## CONSIGNE
En vous appuyant sur le texte ci-dessous consacré à la crise politique française, répondez aux questions suivantes.
(a) Quelle option le texte indique-t-il privilégier à ce stade ?
(b) Quel déficit budgétaire est attendu pour la France en 2025 ?
(c) À quel niveau la dépense publique est-elle revenue ?

## TEXTE FOURNI
---

Confronté à une tripartition inédite du paysage politique sous la cinquième République, le président français a désormais trois options devant lui que nous présentons ici du plus au moins probable:
- La nomination d’un nouveau premier ministre est l’option que nous privilégions à ce stade.
- Une dissolution de l’Assemblée nationale. Alors qu’il ne pouvait pas y recourir après la chute du gouvernement Barnier fin 2024, ceci fait désormais partie des options à la disposition du président de la République.
- Une démission du président de la République est très peu probable à ce stade mais ne peut être exclue totalement, d’autant plus qu’il s’agit d’une revendication d’une partie du mouvement de contestation du 10 septembre.
Quelle que soit l’issue de la crise politique actuelle, la probabilité d’une réforme d’ampleur des finances publiques restera faible, si bien que les marchés financiers eux-mêmes semblent être résignés et se contenteront probablement d’un scénario où le déficit budgétaire ne se dégrade pas davantage. Pourtant, sans être catastrophique, la situation est préoccupante tant la France diverge du reste de la zone euro avec le déficit budgétaire le plus important (-5,8% en 2024 ; -5.4% attendu en 2025 vs une moyenne ZE autour de -3%) et une dette publique dont la trajectoire est haussière (113% en 2024 et 117% attendu en 2025). Cette dégradation des équilibres budgétaires s’explique principalement par une baisse des recettes fiscales du fait des baisses d’impôts accordées aux ménages (-1,6 pt depuis 2017) et aux entreprises (-0,8 pt), laquelle n’a pas été compensée par une réduction de la dépense publique (revenue au niveau de 2017 après un pic pendant la pandémie).

---

(Données de points clés humains)
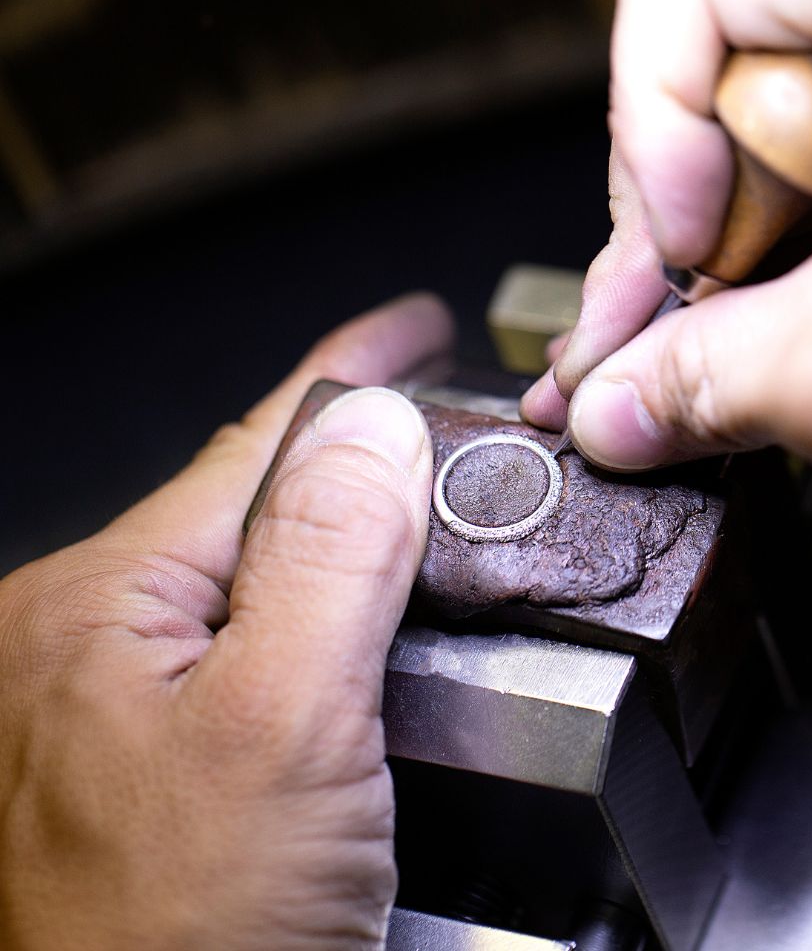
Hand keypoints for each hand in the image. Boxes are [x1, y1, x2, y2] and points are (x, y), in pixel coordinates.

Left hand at [0, 294, 452, 949]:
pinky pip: (261, 648)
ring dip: (349, 537)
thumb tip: (376, 426)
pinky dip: (331, 618)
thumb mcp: (275, 731)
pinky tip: (369, 622)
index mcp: (98, 607)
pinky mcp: (163, 765)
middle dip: (359, 451)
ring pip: (260, 576)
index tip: (417, 322)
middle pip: (255, 501)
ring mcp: (120, 708)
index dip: (352, 371)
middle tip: (443, 420)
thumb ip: (327, 560)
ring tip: (420, 505)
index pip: (258, 443)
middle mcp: (90, 646)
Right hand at [522, 0, 811, 592]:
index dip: (650, 111)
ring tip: (692, 365)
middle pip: (693, 63)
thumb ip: (689, 383)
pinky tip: (731, 350)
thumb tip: (602, 404)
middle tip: (661, 339)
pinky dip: (742, 275)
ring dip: (695, 266)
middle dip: (664, 222)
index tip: (698, 242)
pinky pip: (778, 184)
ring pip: (724, 139)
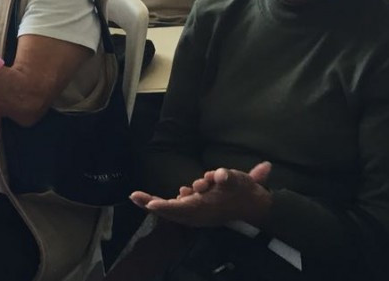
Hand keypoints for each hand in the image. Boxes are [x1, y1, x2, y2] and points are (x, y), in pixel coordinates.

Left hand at [131, 162, 272, 227]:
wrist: (254, 206)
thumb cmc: (244, 191)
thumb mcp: (239, 180)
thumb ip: (228, 177)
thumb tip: (220, 174)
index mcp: (206, 207)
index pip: (182, 208)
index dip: (166, 207)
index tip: (150, 205)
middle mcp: (199, 214)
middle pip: (170, 211)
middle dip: (151, 203)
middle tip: (133, 196)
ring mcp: (196, 214)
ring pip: (170, 210)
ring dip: (154, 203)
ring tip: (136, 197)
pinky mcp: (196, 211)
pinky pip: (175, 209)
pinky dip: (164, 204)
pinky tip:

---

## RÉPONSE FINALE
(a) La nomination d'un nouveau premier ministre.
(b) Un déficit de -5,4 %.
(c) Elle est revenue au niveau de 2017, après un pic pendant la pandémie.